Stream of Thought

Back When

There was a boy I cared for that one day my best friend whom I loved dearly turned against me when we were very young children.

It used to hurt so badly when she and he and whatever posse they were hanging with for the day would go after and target me.

They would hunt me down frequently and repeatedly, for there was only so far that I could escape for seclusion within an enclosed, large playground, and there was little else more interesting in their minds for them to do.

With cackling glee, they would trespass and throw their “sticks and stones” at me – but if they reached for me, I would dodge and run to outpace them.

One day, years later in my late teens, I visited where the boy’s family had meved in order to check up on him.

You know, to see how life had treated him because back then, he had considered himself Apex.

His mother who used to disdain me was happy to see me and welcomed me in to wait for him.

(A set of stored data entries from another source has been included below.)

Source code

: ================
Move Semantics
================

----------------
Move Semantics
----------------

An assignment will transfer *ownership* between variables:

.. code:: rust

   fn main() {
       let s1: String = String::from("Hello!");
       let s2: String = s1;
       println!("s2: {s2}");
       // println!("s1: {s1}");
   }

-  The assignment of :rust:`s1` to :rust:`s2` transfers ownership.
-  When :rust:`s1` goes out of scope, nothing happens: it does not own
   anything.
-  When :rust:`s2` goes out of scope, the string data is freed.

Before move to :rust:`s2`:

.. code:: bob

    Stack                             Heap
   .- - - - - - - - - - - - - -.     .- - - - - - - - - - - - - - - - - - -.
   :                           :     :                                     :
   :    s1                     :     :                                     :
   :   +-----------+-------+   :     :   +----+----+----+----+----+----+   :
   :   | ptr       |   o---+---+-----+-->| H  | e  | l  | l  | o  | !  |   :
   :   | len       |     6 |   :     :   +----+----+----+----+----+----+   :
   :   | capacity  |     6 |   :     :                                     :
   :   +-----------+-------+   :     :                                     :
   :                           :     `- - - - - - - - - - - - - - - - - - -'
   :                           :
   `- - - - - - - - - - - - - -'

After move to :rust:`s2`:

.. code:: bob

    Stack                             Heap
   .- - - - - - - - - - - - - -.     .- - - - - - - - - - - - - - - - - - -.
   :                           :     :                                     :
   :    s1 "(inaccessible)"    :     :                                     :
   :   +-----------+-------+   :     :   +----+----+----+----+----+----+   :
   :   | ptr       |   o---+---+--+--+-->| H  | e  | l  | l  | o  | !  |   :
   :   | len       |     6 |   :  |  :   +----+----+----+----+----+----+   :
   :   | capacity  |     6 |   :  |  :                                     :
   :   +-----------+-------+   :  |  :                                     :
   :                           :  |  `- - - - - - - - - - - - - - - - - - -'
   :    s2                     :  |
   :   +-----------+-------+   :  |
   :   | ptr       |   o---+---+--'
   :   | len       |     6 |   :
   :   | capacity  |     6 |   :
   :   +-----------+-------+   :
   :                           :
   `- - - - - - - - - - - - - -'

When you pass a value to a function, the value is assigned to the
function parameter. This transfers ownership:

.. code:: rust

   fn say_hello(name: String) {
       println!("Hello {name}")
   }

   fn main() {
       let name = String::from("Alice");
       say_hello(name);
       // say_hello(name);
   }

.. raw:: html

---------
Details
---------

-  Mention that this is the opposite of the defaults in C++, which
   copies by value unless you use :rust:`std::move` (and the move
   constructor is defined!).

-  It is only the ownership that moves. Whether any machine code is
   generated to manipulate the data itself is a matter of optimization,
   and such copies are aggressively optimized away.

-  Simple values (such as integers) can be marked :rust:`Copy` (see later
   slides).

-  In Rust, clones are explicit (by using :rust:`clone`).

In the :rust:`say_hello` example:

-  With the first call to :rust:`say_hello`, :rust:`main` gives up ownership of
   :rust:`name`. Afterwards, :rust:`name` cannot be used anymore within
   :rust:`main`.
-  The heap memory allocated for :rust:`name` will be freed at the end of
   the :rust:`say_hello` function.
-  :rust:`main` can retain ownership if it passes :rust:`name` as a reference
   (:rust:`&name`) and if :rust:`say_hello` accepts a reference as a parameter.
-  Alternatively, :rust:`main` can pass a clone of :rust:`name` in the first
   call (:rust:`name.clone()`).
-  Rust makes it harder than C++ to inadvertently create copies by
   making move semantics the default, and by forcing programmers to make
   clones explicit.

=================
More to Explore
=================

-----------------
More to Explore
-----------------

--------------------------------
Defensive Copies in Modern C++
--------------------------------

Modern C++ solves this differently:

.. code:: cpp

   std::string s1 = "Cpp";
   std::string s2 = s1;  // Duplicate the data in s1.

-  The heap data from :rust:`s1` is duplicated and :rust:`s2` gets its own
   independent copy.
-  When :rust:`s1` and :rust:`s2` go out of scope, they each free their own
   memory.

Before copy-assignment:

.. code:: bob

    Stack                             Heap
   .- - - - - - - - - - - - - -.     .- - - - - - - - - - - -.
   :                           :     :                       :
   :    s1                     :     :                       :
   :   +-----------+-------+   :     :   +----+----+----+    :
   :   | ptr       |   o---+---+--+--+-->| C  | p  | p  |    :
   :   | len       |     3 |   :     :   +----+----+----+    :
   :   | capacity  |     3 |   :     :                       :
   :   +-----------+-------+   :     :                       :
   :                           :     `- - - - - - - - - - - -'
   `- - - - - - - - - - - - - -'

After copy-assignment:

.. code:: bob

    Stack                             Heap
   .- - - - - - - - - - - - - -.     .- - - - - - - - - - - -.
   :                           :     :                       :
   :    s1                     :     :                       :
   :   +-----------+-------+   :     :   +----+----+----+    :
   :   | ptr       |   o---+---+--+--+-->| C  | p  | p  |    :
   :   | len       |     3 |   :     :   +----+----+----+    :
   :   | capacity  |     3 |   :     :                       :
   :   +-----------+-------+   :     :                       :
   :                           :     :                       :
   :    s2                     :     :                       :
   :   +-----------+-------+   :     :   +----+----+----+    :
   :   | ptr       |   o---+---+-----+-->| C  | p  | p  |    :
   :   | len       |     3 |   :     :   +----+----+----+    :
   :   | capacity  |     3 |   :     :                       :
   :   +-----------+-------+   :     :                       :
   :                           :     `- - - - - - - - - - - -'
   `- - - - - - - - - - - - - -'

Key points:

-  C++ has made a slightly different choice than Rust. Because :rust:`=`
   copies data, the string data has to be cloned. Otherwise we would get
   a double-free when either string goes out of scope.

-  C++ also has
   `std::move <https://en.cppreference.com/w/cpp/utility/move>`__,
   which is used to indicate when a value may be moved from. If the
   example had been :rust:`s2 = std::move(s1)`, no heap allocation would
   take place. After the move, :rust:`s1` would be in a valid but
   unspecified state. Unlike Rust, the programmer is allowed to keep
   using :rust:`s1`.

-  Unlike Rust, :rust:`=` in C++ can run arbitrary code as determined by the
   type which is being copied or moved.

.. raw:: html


She had been friends with my mother in the past and told me and life had not been easy for her while she was married, so she had divorced her husband and taken over the farm.

She shared with me that the once boy/now young man had been lonely for some time, unable to fit in well and be accepted by high school society.

I thought that perhaps then he would feel comfortable with me again, since we could relate to similar experiences and surely by now he had matured further and “evolved” to reclaim his essentiality as I had been striving to do.

But to my internal panic’s dismay, when he was alone with me, he outright propositioned me lewdly and aggressively.

I backed him down gracefully and got the heck out of there – upset and distraught by the whole encounter.

It was disturbing to me that a boy once sweet before “turning” could have been driven so harshly by societal rejection further down the path of extremes.

Somewhere deep inside me, I had always hoped that he would somehow find his way back to innocence.